2 years ago | Likes 3 Dislikes 5

Even accounting for the nuclear accidents, latest of which was *thirteen years ago*, nuclear causes fewer deaths than fossil fuels. There is uranium that can be pulled from *seawater*. End storage of nuclear material is a solved issue with end repository sites. Then again, cognitive dissonance is a strong beast.

2 years ago | Likes 2 Dislikes 1

You literally could. No transmission lines or loss required.

2 years ago | Likes 8 Dislikes 1

2 years ago | Likes 4 Dislikes 2

Because of competing budget constraints. That 30 million dollar grant only stretches so far. Nuclear will give you a lot more power for your money.

2 years ago | Likes 1 Dislikes 0

It's significantly more expensive and takes a lot longer to ramp up. We have better options than nuclear at this point and solar is one of them. Very little nuclear will be built going forward as it simply isn't as needed as it once was.

2 years ago | Likes 7 Dislikes 11

Nuclear is very power dense. Solar isn't the miracle people believe it to be. Nuclear won't be built much because people fear it and it's a nightmare of public perception. It's the smarter choice for energy density. Renewable doesn't mean immune from damage or incurred costs.
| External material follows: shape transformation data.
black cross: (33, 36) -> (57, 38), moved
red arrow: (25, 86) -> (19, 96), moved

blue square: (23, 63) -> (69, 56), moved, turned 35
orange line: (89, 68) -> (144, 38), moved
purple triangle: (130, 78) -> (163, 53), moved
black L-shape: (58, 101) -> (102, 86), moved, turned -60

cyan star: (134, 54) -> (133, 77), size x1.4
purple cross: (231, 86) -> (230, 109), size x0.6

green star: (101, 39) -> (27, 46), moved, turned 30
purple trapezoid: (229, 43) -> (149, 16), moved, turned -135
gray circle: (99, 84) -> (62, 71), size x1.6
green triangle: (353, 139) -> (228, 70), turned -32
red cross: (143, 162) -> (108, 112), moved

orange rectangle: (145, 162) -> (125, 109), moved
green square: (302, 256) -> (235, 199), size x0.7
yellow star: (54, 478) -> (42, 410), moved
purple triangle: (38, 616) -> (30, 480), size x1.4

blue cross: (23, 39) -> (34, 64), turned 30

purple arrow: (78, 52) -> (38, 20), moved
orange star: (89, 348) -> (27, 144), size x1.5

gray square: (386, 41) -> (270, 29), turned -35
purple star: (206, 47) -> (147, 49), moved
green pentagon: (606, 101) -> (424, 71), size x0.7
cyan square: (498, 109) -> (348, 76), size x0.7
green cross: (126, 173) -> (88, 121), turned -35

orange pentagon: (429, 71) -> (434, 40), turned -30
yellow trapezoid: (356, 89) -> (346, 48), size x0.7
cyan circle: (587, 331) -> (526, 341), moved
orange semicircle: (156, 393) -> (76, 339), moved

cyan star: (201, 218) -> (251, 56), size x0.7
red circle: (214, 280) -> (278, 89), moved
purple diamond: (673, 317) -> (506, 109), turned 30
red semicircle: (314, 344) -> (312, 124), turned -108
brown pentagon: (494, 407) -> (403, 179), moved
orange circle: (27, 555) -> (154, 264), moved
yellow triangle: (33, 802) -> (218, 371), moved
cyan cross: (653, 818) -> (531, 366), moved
2 years ago | Likes 10 Dislikes 3

Nuke plants are needed to flatten the curve when solar and wind can't fill the need. Sure, the renewables can do most of the heavy lifting, but you need other sources for high demand, off peak generation. It's CAN come from other sources, but nothing competes with nuclear for lifetime cost and environmental impact. At least until we get better batteries. As for time, that's why we need to start building NOW.

2 years ago | Likes 2 Dislikes 1

You got a bse for that opinion there?

2 years ago | Likes 5 Dislikes 1

That can work in a country with lots of unused brownfield land. In the UK they're building them on farmland. We already import 40% of the food we eat. It's pretty fucked up.

2 years ago | Likes 7 Dislikes 2

UK, like many countries in Europe, have a mandatory percentage of biofuel in their fuel. You guys could easily feed yourself, instead you choose to burn heavy oil without filters in ships to supplement your food supply so you can burn the plants in combustion engines... We do the same here in Germany and pretend that it is environment friendly...

2 years ago | Likes 1 Dislikes 0

given that land is mostly pasture, it's not stopping being pasture just because solar panels are on it. we aren't actually giving up food producing land to build them. that 40% is largely stuff we do not grow here, or did you think getting fruit in midwinter was really good green house tech?

2 years ago | Likes 4 Dislikes 1

Here we go, just came up in my feed: https://www.bbc.com/news/articles/cy9elj18rz1o

2 years ago | Likes 1 Dislikes 0

What are you talking about? Have you ever seen a solar farm in this country? The panels are close to the ground. Of course they're preventing the land being used for anything else. Oh, and lots of that 40% is food that could be produced here. We import around a third of the beef we consume, for example.